At the same time, the arena of politics is always good for stretching and refining the thoughtful citizen.
Take, for example, one incident that’s already a marker in the campaign between President Barack Obama and his Republican challenger Mitt Romney. In early April Hilary Rosen, a woman associated with Democratic Party activity, said on television that Mitt’s wife, Ann Romney, “never worked a day in her life.” If that isn’t the dumbest political comment of the year, it will be in the running.
Mrs. Romney raised five sons. That alone is enough to suggest that Rosen wasn’t thinking before she spoke. There may have been extra help in the Romney household because it is very rich, but the mother of those five boys stayed home to manage their growing up – and seems to have done well. Without a doubt she worked hard and consistently over many years.
To be fair, Rosen was speaking in the context of problems and pressures on women with jobs outside the home. Still, the attitude that “work” does not apply to homemaking and raising a family shows how habits of language can cramp our imaginations.
“Work” is too often associated only with paid employment. The modern American economy requires two paychecks for the average family to pay its bills. Everyone with children knows that real work, real expending of physical and psychic energy, can be harder at home than at the shop or office or store or restaurant where that check comes from. Home-work needs to be valued and supported more than it is.

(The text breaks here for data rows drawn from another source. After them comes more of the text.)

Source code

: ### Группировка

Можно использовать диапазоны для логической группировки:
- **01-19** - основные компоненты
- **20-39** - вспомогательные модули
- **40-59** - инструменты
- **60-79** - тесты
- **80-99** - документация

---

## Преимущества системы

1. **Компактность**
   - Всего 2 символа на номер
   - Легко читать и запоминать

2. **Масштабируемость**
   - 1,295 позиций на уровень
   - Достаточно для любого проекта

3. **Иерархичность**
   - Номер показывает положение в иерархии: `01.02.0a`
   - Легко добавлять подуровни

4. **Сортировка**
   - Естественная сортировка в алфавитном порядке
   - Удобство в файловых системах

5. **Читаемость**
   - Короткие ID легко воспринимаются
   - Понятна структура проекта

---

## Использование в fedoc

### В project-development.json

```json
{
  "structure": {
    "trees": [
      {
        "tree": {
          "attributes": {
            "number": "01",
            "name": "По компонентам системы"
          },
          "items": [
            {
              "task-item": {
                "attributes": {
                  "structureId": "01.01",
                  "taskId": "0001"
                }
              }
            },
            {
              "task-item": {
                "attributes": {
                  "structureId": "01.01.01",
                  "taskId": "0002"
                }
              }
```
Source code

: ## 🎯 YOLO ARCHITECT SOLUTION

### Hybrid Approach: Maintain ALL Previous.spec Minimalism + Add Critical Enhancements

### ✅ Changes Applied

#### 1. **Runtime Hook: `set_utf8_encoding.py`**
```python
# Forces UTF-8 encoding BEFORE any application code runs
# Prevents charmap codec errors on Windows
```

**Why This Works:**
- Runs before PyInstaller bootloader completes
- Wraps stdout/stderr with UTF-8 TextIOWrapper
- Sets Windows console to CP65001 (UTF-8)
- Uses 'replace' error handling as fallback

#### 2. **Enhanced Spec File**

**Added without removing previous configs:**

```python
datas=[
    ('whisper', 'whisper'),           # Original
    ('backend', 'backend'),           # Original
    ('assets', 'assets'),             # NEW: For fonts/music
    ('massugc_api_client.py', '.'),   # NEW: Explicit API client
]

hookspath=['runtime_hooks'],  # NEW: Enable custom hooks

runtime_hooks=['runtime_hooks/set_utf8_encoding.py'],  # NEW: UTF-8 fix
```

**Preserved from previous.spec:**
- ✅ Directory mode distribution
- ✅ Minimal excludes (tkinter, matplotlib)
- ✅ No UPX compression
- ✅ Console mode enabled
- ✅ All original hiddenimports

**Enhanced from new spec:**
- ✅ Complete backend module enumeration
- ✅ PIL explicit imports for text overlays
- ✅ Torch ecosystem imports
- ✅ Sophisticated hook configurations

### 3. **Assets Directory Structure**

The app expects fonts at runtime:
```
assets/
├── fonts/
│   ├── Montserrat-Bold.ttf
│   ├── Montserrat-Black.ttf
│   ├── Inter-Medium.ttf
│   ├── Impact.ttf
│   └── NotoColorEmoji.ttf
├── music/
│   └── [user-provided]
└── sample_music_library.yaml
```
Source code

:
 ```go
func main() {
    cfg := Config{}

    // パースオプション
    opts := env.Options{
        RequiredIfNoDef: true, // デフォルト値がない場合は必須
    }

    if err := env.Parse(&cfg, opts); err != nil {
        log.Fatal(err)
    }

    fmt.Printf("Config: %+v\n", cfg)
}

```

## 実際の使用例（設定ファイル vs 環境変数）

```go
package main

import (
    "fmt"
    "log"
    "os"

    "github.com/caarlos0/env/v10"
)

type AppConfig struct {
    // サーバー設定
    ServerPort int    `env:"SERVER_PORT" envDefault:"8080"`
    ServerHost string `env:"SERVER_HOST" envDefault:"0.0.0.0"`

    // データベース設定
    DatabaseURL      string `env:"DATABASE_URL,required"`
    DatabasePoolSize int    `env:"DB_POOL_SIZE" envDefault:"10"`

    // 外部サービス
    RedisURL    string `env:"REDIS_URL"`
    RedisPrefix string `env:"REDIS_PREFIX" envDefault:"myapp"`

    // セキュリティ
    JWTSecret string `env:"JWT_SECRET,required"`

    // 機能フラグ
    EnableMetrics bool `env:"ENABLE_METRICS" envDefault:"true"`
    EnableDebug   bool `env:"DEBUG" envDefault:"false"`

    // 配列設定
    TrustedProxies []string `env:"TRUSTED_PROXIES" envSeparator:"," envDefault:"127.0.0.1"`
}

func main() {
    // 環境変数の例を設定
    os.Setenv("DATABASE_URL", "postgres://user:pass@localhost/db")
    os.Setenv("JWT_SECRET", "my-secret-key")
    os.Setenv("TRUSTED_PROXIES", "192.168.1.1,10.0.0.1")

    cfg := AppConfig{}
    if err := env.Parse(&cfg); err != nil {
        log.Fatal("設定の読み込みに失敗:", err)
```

If we care about families and about what it takes to raise healthy children, we should focus our politics more on that part of life. We are all too caught up in the notion that economic life defines everything. “It’s the economy, stupid,” may be a catchy and winning political slogan but it encourages an unbalanced attitude toward real life.
Environmental impact studies are part of economic development. This is healthy progress in good management of our physical resources. There should be more attention to family impact in what we do.
If both mothers and fathers need outside jobs in order to live decently, then laws and policies should support their family life needs. Businesses naturally tend toward using workers as cogs in a machine because that’s the way of efficiency. Every consideration of need apart from that is resisted as a drag on the infamous bottom line. When family needs require time apart from the job, it’s the family time that usually suffers. And U.S. laws, unlike those in other modern economies, give little support when time off from the job is needed.
The job might also be seducing us with ego satisfaction that makes us less the advocates for our own family life than we ought to be. A promotion may depend on more hours at work. The trip to interesting sites offers excitement. Time at the job might even be a refuge from difficult work needed at home.
The way we’ve let our society develop is not family-friendly. Hilary Rosen’s careless remark was a symptom of the way we casually dismiss the crucial human work of raising children – or make it subordinate to everything else.
Think about that now and then as you follow the political debates in coming months.